That's right, I said hooray for the Viaduct! But not the Alaskan Way Viaduct; the Alaskan Way Viaduct is a death trap and it's just a matter of time before it falls to the ground the way that interstate bridge in Minnesota did. What I'm talking about is the Viaduct in Tacoma, a new all-ages club brought to you by the same guys who ran the Framehouse and the Junkyard last summer.
The new venue (which has been in the planning and construction stages for many months now) opens this week with an impressive stack of shows to mark the occasion. The club will focus mostly on booking acts of the hardcore/punk-rock persuasion (both national and local), and Friday and Saturday, August 10 and 11, are no exceptions. Friday is a night with Lion of Judah (heavy straight-edge 'core on Youngblood Records), Vanguard (traditional heavy hardcore), and Living in Ruins (abrasive jams with stellar guitar). Saturday's got Proven, Open Fire!, and A Quiet Uprising, who I'm not all that familiar with. Sorry.

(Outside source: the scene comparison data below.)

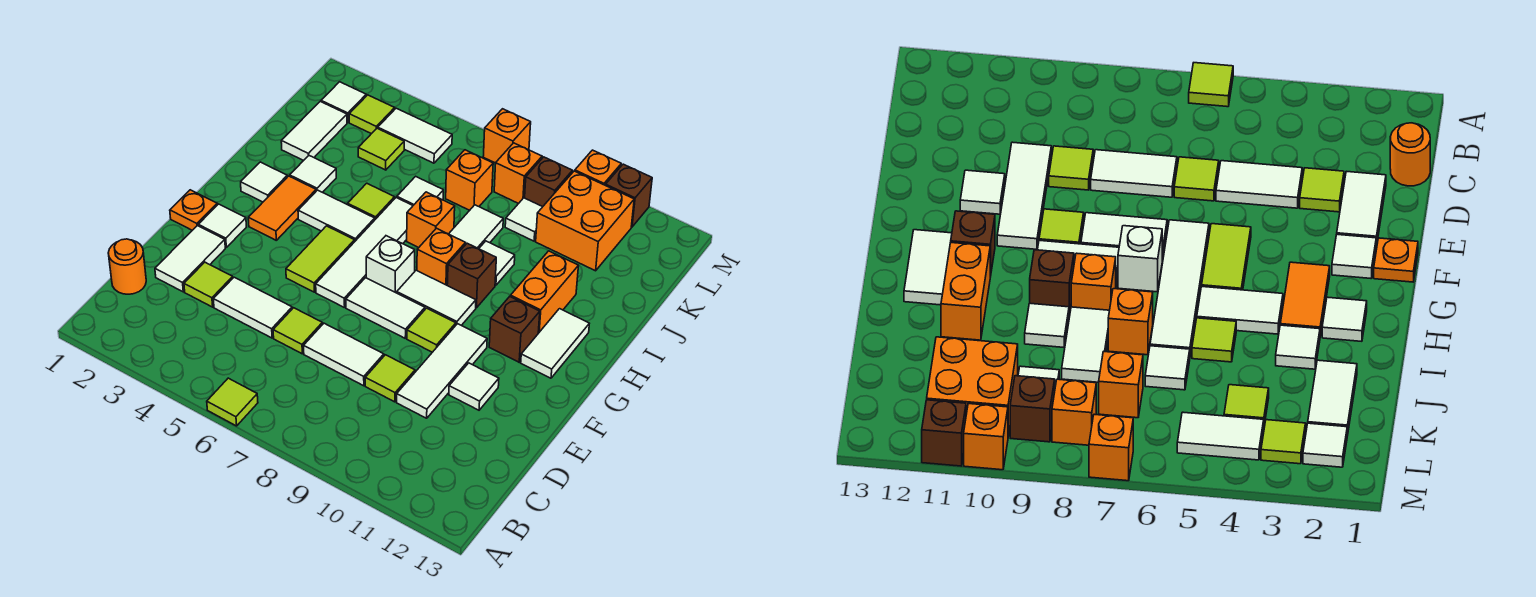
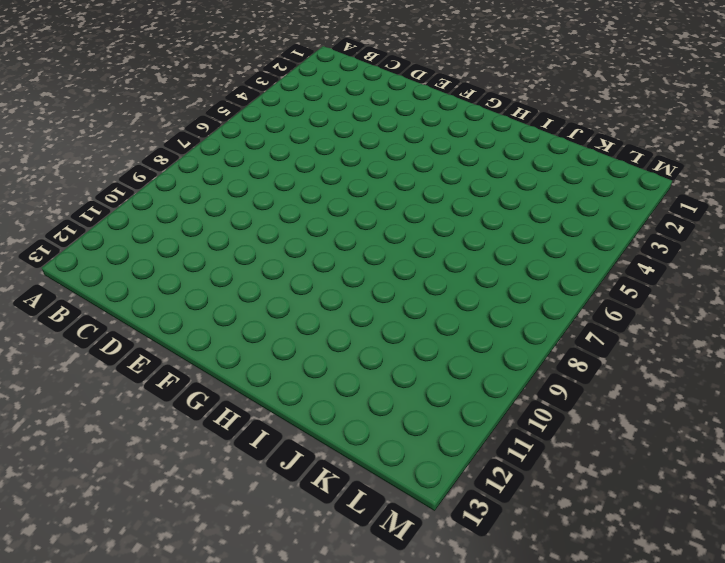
none -> lime tile A6 level 1
none -> orange round brick C1 level 1
none -> white tile D2:E2 level 1
none -> lime tile D3 level 1

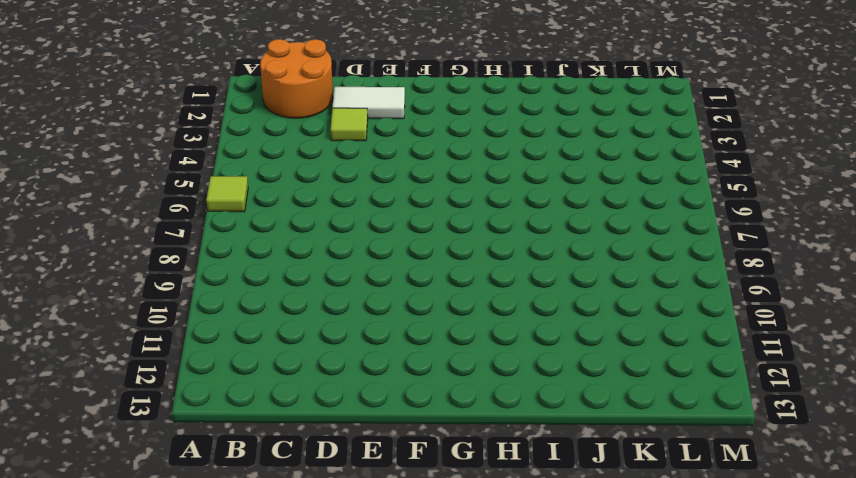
orange round brick B1:C2 level 1 -> orange round brick C1 level 1
none -> white tile D4:D5 level 1
none -> lime tile D6 level 1
none -> white tile D7:D8 level 1
none -> lime tile D9 level 1

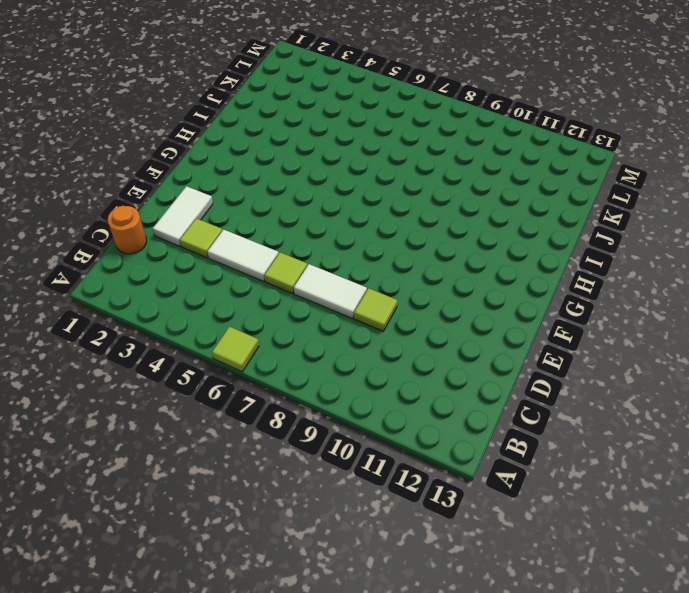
none -> white tile D10:F10 level 1
none -> white tile E11 level 1
none -> orange plate F1 level 1
none -> white tile F2 level 1

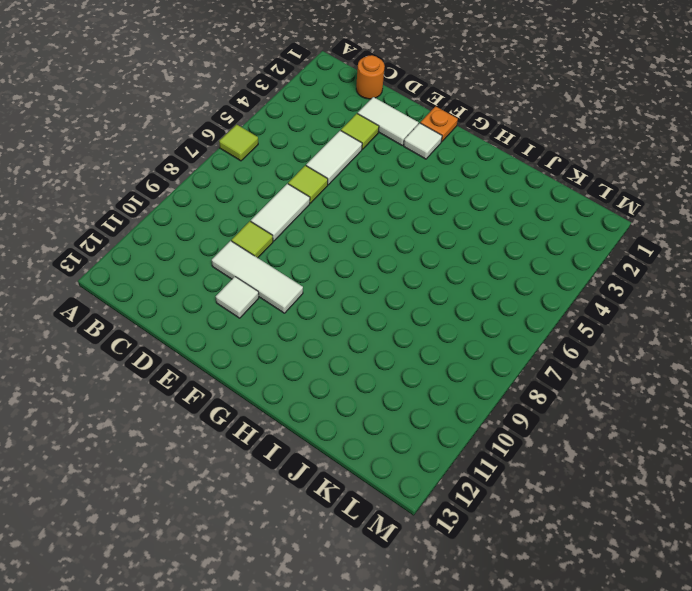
none -> lime tile F5:G5 level 1
none -> white tile F6:I6 level 1
none -> white tile F7:F8 level 1
none -> lime tile F9 level 1

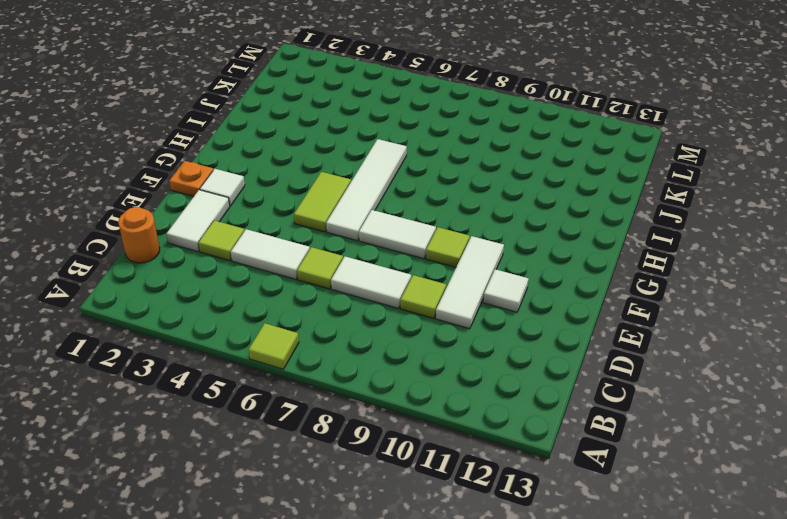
none -> orange tile G3:H3 level 1
none -> white brick G7 level 1
none -> white tile G8:G9 level 1
none -> brown brick G11 level 1

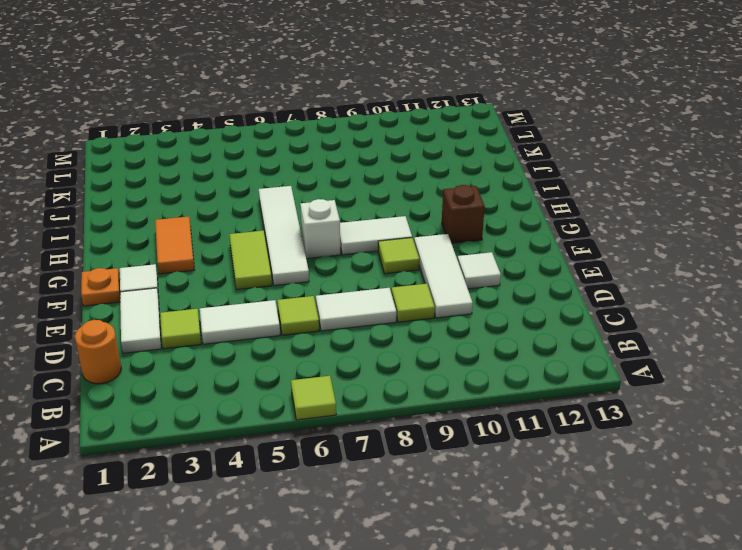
none -> white tile F7:F8 level 1
none -> white tile G12:H12 level 1
none -> white tile H2 level 1
none -> white tile H4:H5 level 1

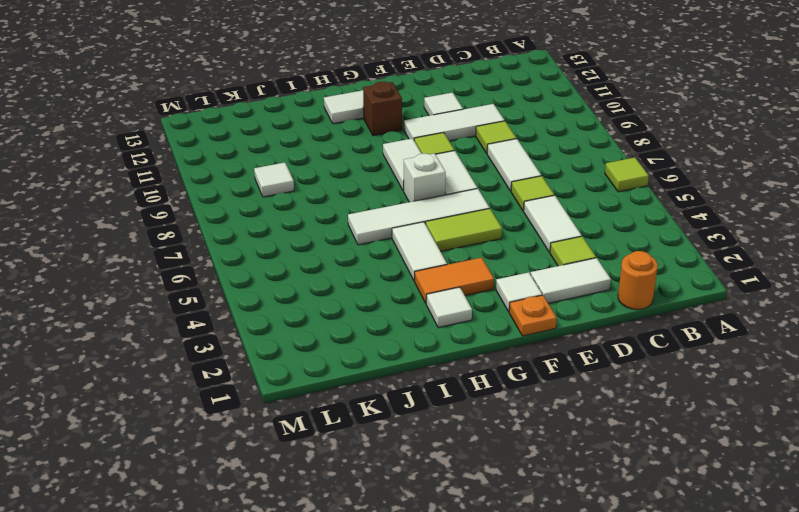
none -> orange brick H8 level 1
none -> brown brick H9 level 1
none -> orange brick H11:I11 level 1
none -> white tile I3 level 1

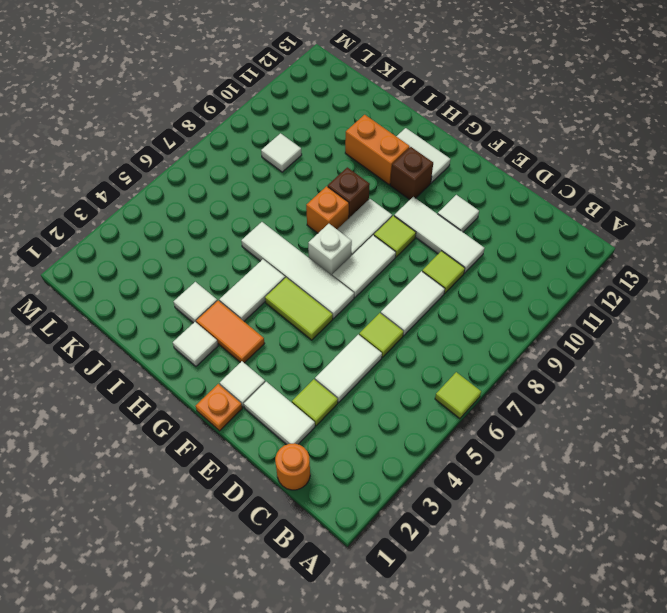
none -> lime tile I5 level 1
none -> orange brick I7 level 1
none -> white tile I8:J8 level 1
none -> white tile I9 level 1

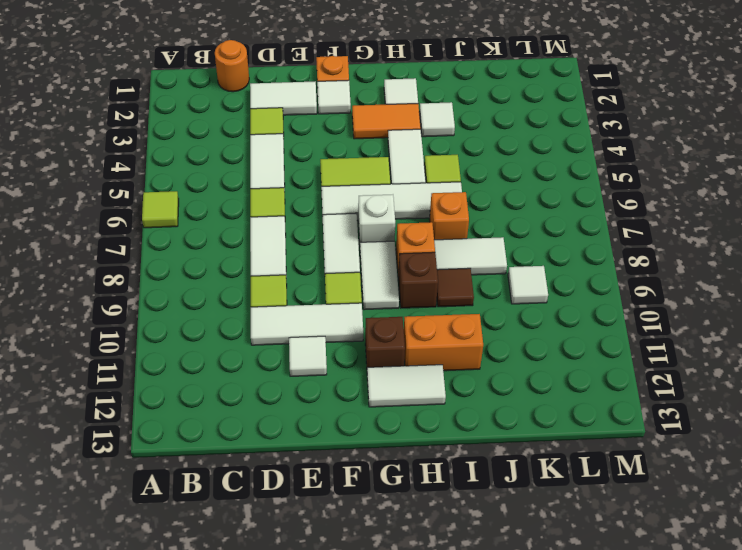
brown tile I9 level 1 -> white tile I9 level 1
none -> white tile J2:K2 level 1
none -> white tile J6 level 1
none -> lime tile K4 level 1
none -> orange brick K7 level 1

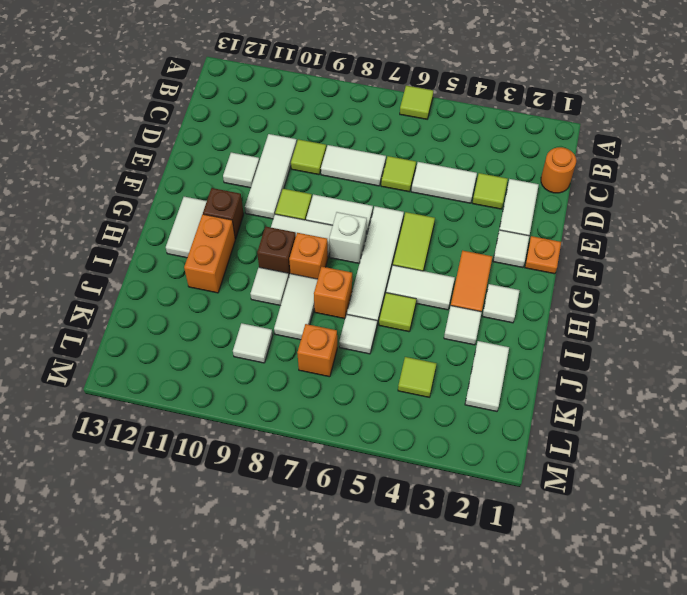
none -> orange brick K10:L11 level 1
none -> white tile L2 level 1
none -> lime tile L3 level 1
none -> white tile L4:L5 level 1

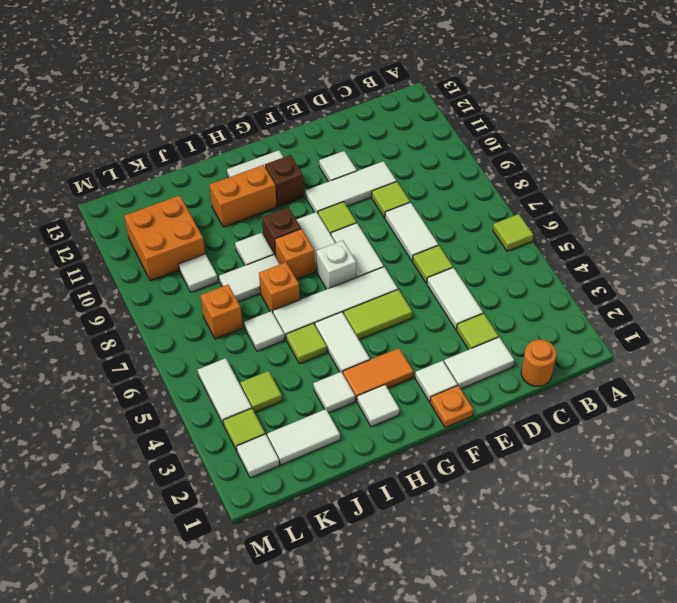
none -> orange brick L8 level 1
none -> brown brick L9 level 1
none -> orange brick M7 level 1
none -> orange brick M10 level 1

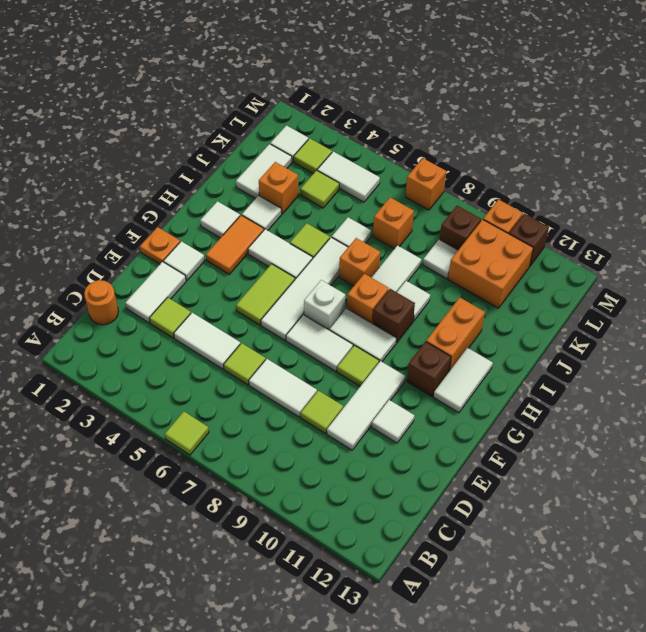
orange brick J3 level 1 -> orange brick L8 level 1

The Viaduct's shows are cheap—around five bucks a pop—and you have to pay a one-time membership fee (that's only two bucks), which will get you cheaper admission for a year (it's a lot like the Vera Club Card, I'm guessing). And though they're just getting their feet off the ground, they've already got a pretty full calendar through the rest of the summer, including dates with Ghosts and Liars, I Declare War, Owen Hart, and the Panic Division. Check out the venue's MySpace page at www.myspace.com/viaductvenue. From there you can also find out more information about volunteer opportunities, and help keep all-ages spaces like the Viaduct thriving.
Even farther down south, on Wednesday, August 15, at the Eagle's Hall in Olympia, is another great hardcore show with Shook Ones, Regulations, and Graf Orlock. Shook Ones put on a killer show—lots of energy and catchy, melodic punk, à la Lifetime (whom they'll be playing with come September 8 at El Corazón). Shook Ones released their second full length, Facetious Folly Feat, late last year, but more recently they put out a split 7-inch with the Japanese band Easel, which contains my favorite Shook Ones song to date, "Order Form." The song has a rapid-fire beat, the bass and drums move quickly as most Shook Ones songs do, but the guitar is more sparkly, and the vocals have a defeated, melancholy vibe that gets broken up with bursts of the anthemic chorus. You can hear it at www.myspace.com/shookones, or better yet, go to the show and pick up a copy of the record, which also features a cover of Sicko's "Bad Year."